Though Perpetua passed away shortly after the outset of the war, Ona would go on to lead the Bougainville Revolutionary Army, BRA, alongside his chief commander, Sam Kauona, which shut down the Panguna mine amid fighting with Papua New Guinea’s armed forces. As a result of their ex-colonial and mining interests in Bougainville, Australia supported Papua New Guinea’s war efforts by providing them with military advisors, trainers, helicopters, and helicopter pilots.
The armed conflict, which lasted from 1989 to 1998, claimed 15,000 lives on the island, roughly 10 percent of the population. Most of the deaths were attributed to the most insidious aspect of the war – the Australian and Papua New Guinea-backed naval blockade of Bougainville.
In a class action lawsuit against BCL and Rio-Tinto alleging war crimes, genocide, and crimes against humanity, former Papua New Guinea Prime Minister, Michael Somare, signed an affidavit stating, “Because of Rio Tinto’s financial influence in PNG, the company controlled the government.” Former Papua New Guinea military general, Jerry Singirok also signed an affidavit which stating, “The PNG military functioned as the corporation’s personal security force and were ordered by BCL to take action to reopen the mine by any means necessary.”

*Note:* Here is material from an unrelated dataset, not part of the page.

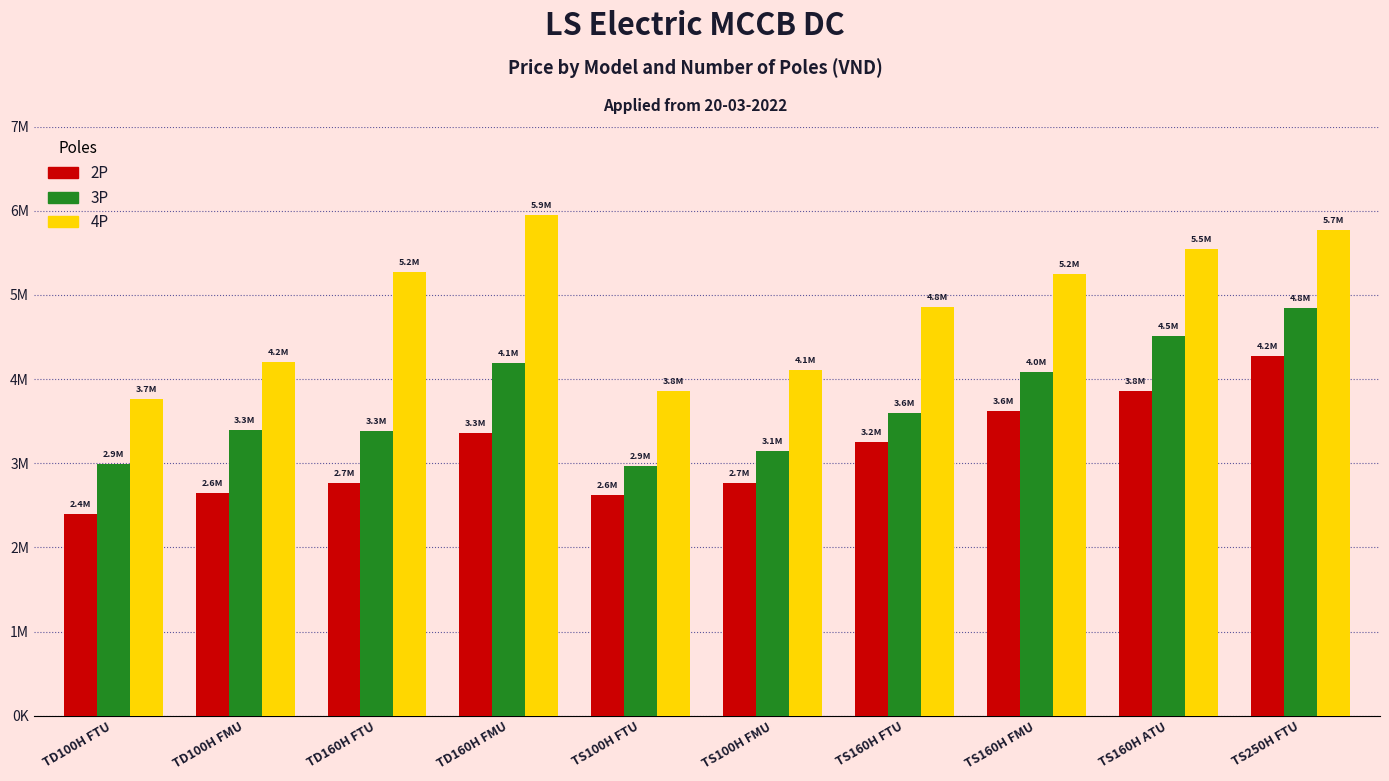

Which series has the largest total across all categories?

4P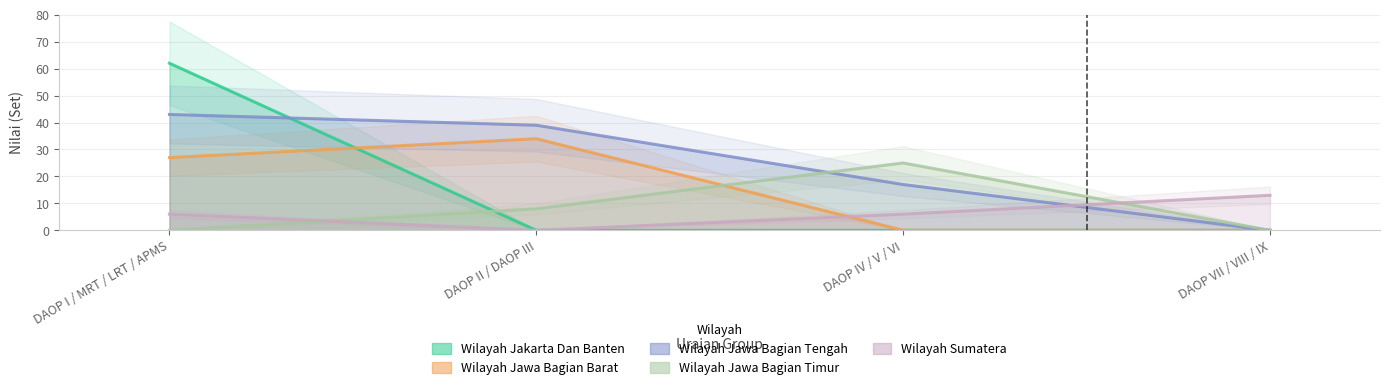

Which category has the highest value across all series?

DAOP I / MRT / LRT / APMS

With necessity being the mother of all inventions, the war forced villagers to learn how to maximize locally grown crops, developed mini hydro-plants from spare car parts to supply energy throughout the island, established local medical centers of treatment and learning, and produced all that was needed to function as an independent nation. Far from achieving its goal of depriving islanders into submission, the blockade, in effect, rejuvenated the call for independence.
Bougainville, popularly known by its traditional name Me’ekamui (meaning “Sacred Land”), is scheduled to hold an independence vote on June 2019, according to Reuters. A quarter of a million people will decide whether to officially become the world’s newest nation or remain part of Papua New Guinea.
Australia has agreed to the independence vote on one condition, that the Me’ekamui Defence Force— a remnant armed force sprung from the war which, until this day, controls the no-go zone encompassing the Guava mountains overlooking the gaping hole where BCL once mined — lay down their weapons. Autonomous Bougainville Government officials have also been urged to resign mining contracts with BCL.
Ever the defender of his people’s land, a revolutionary precursor to the modern day environmental movement, Ona contended that people on planet earth “depend on land, depend on environment, and I wish to ask everyone, every leader of any nation to take care of the land so that people on this planet can be saved.”